Nelli, petit bossu pâle et malingre, souffre-douleur de sa classe, grâce à son camarade Garrone, un grand coeur, est adopté par les autres
A LA GYMNASTIQUE
Garonne se trouvait hier dans le Cabinet du directeur, quand la mère du petit Nelli vint pour le faire dispenser des nouveaux exercices de gymnastique. Chaque parole lui coûtait un effort, et elle appuyait sa main sur la tête de son fils en disant au directeur :
- Il ne peut pas ...
Nelli se montrait très attristé d'être exclu du trapèze, de subir cette humiliation.

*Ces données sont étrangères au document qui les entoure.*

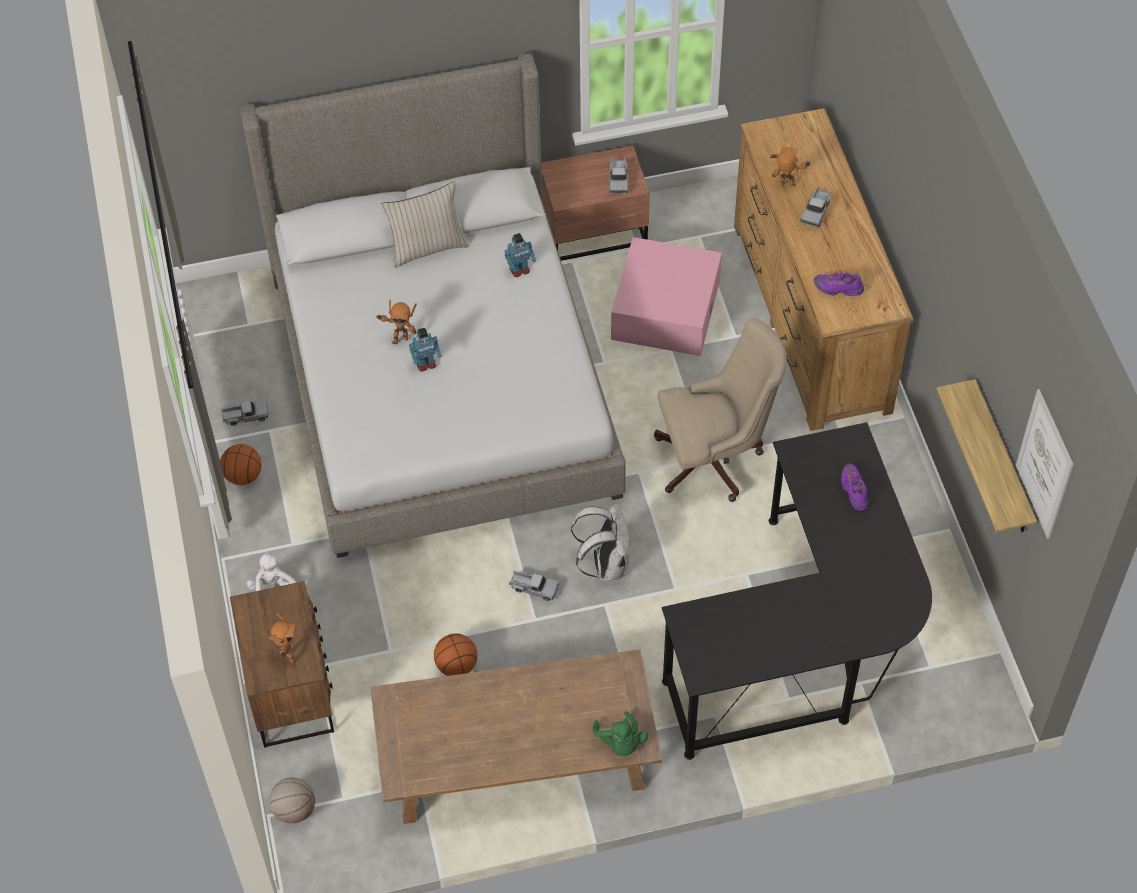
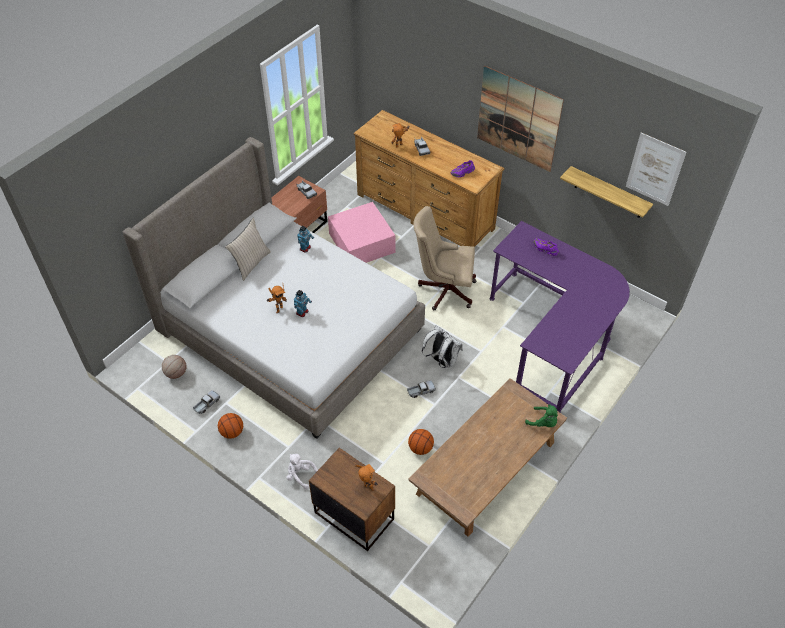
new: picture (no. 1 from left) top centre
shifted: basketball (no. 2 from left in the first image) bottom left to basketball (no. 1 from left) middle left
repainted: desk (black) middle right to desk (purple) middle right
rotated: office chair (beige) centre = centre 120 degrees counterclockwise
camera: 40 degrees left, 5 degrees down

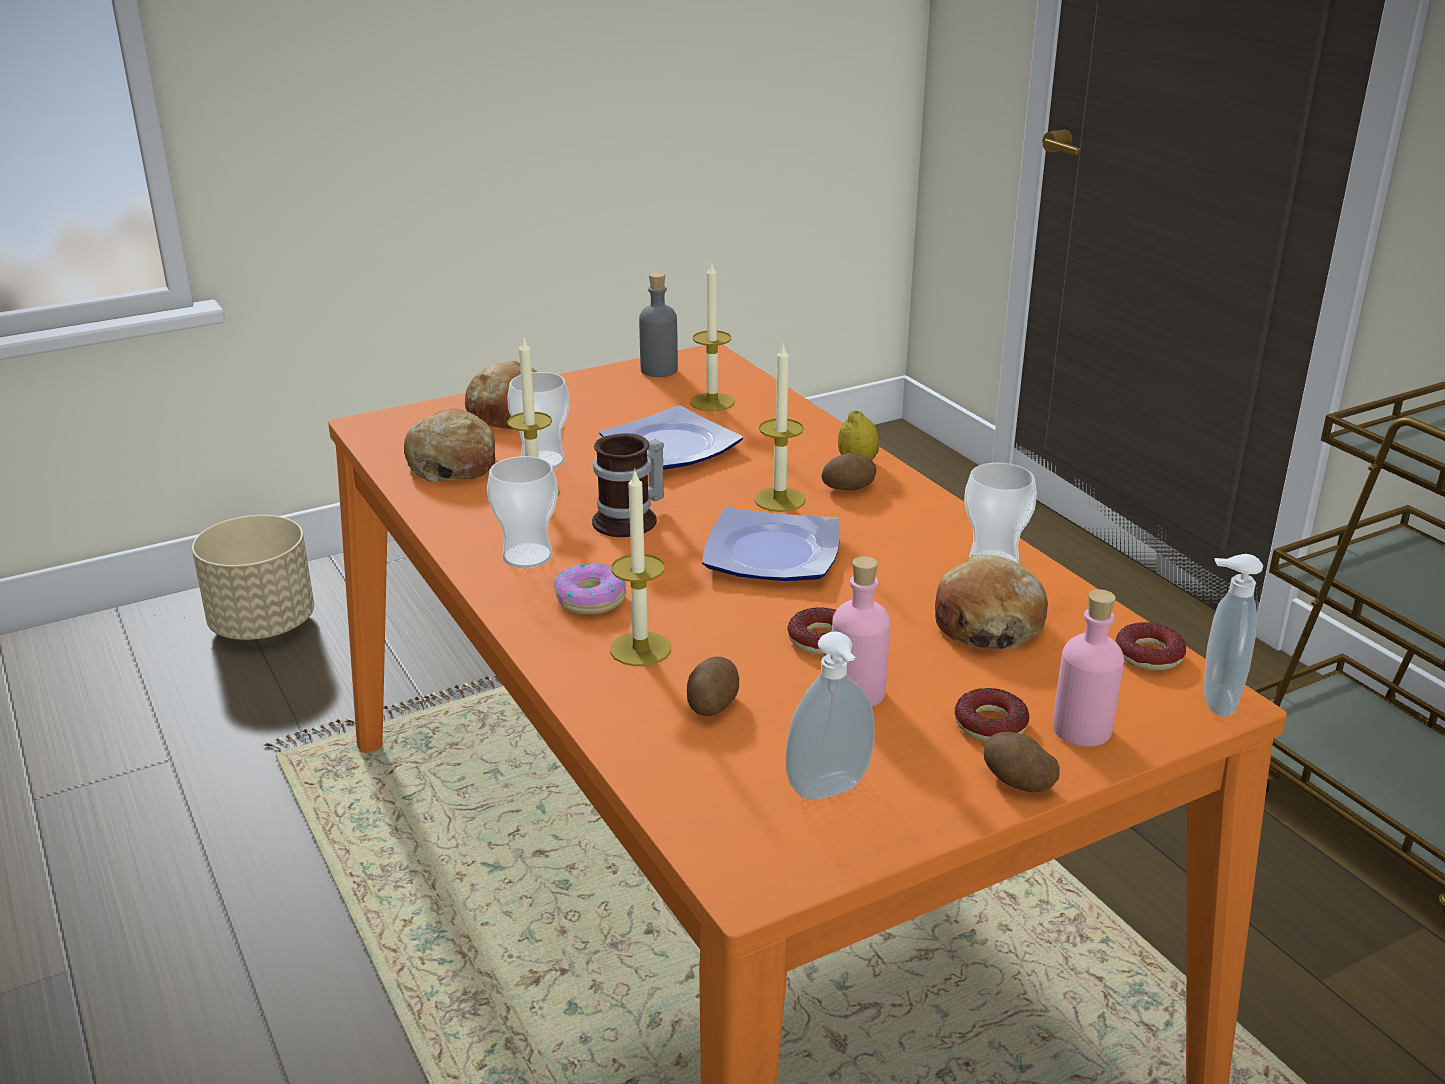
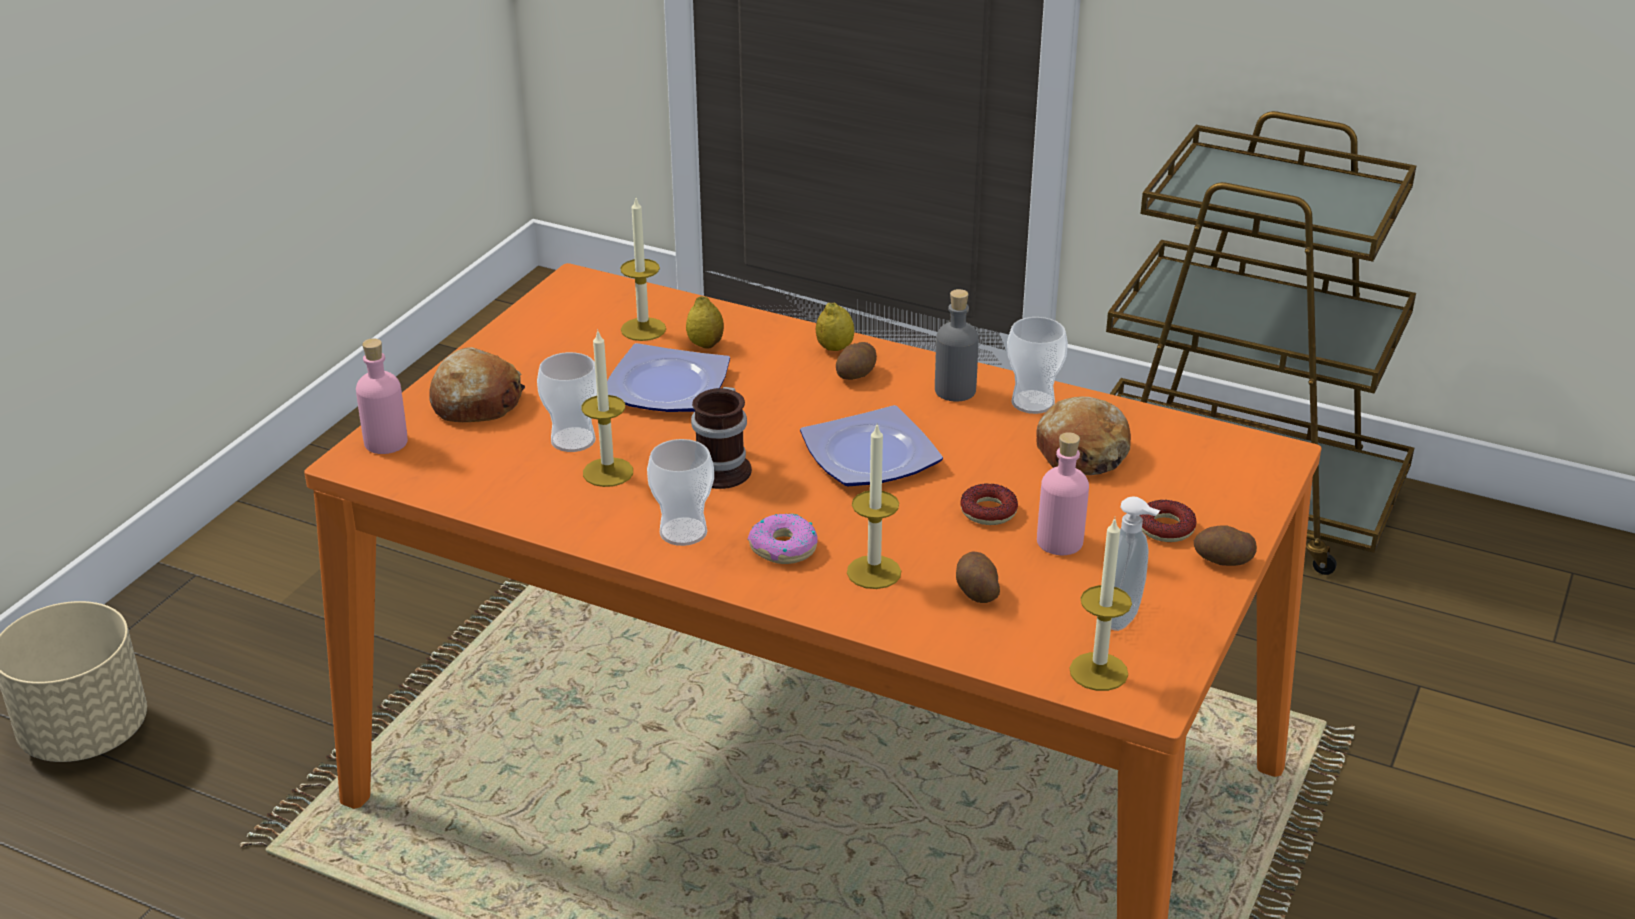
gone: bread (no. 1 from left) middle left; donut (no. 4 from left) middle right; soap dispenser (no. 2 from left) middle right
new: lemon (no. 1 from left) centre
shifted: bottle (pink) (no. 2 from left in the first image) middle right to bottle (pink) (no. 1 from left) middle left; bottle (grey) top centre to centre; candle (no. 4 from left) centre to middle right
camera: 35 degrees left, 5 degrees up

- Tu verras, maman, disait-il, je ferai comme les autres.
La mère le regardait en silence, avec pitié et douceur, puis elle dit avec une certaine hésitation : "je crains que ses compagnons ...." Elle voulait dire "..... ne se moquent de lui". Nelli répondit : "Cela ne me fait rien; j'ai Garrone. Il me suffit que lui ne rie pas de moi...."
On le laissa donc venir à la gymnastique. Le maître nous conduisit d'abord aux barres verticales, qui sont très hautes; il faut grimper jusqu'en haut, et ensuite se tenir droit sur la poutre transversale.
.... Arrive le tour de Garrone qui grimpa, tout en mangeant son pain, comme si de rien n'était; et je crois qu'il aurait été capable de porter quelqu'un sur ses épaules, tant il est fort, ce petit taureau.
Après Garrone, voilà Nelli. A peine le vit-on embrasser la barre de ses mains longues et frêles, qu'on se mit à rire et à chuchoter.
Mais Garrone croisa ses bras sur sa poitrine et lança autour de lui un regard qui promettait si clairement des taloches, que chacun se tut comme par enchantement.
Nelli commença à grimper avec beaucoup de peine; le pauvre petit avait le visage en feu, la sueur coulait sur son front.
Le maître lui dit : "Descendez ! "
Mais il s'obstinait, s'efforçait ... Je m'attendais d'un moment à l'autre à le voir dégringoler en bas, à demi mort. Je songeais que, si j'avais été à sa place et que ma mère m'eût vu, elle en aurait tant souffert ! et, en y pensant, je sentais que j'aimais plus encore mon pauvre camarade ! J'aurais donné je ne sais quoi pour qu'il réussît à monter jusqu'en haut; si j'avais pu le pousser sans qu'on le vît ! ...
Pendant ce temps, Derossi, Coretti et Garrone disaient :
- Monte, monte, Nelli, encore un peu de courage.
Nelli fit encore un violent effort, poussa un gémissement et se trouva à deux doigts de la poutre.
- Bravo ! cria-t-on. Courage ! encore une poussée.
Et voilà Nelli qui empoigne la poutre. On battit des mains.
- Bravo ! dit le maître, mais c'est assez, descendez !
Nelli n'écouta pas, il voulait monter dessus comme les autres. Après quelques efforts, il réussit à y poser les coudes, puis les genoux, et enfin les pieds; alors il s'y dressa debout, soufflant et triomphant, et nous regarda.
Nous l'applaudîmes de nouveau. Il jeta alors un coup d'oeil dans la rue. Je me tournai de ce côté, et, à travers les plantes qui couvrent la grille du jardin, je vis sa mère qui se promenait sur le trottoir, sans oser regarder.
Nelli descendit, et tout le monde lui fit la fête. Il était excité, animé, ses yeux brillaient, il semblait transformé.
Quand sa mère vint à sa rencontre à la sortie et lui demanda, un peu inquiète, en l'embrassant .
- Eh bien ! mon pauvre mignon, comment cela a-t-il été ?
Ses camarades répondirent pour lui :
- Parfaitement, il a très bien monté. Il a monté aussi bien que nous; il est fort, allez ! il est leste, il fait comme les autres ...
Il fallait voir la joie de la pauvre femme ! Elle voulut nous remercier, balbutia , serra la main à trois ou quatre d'entre nous, caressa Garrone et emmena son fils. Et nous les vîmes marcher vite en parlant et en gesticulant, tous deux contents comme nous ne les avions jamais vus encore.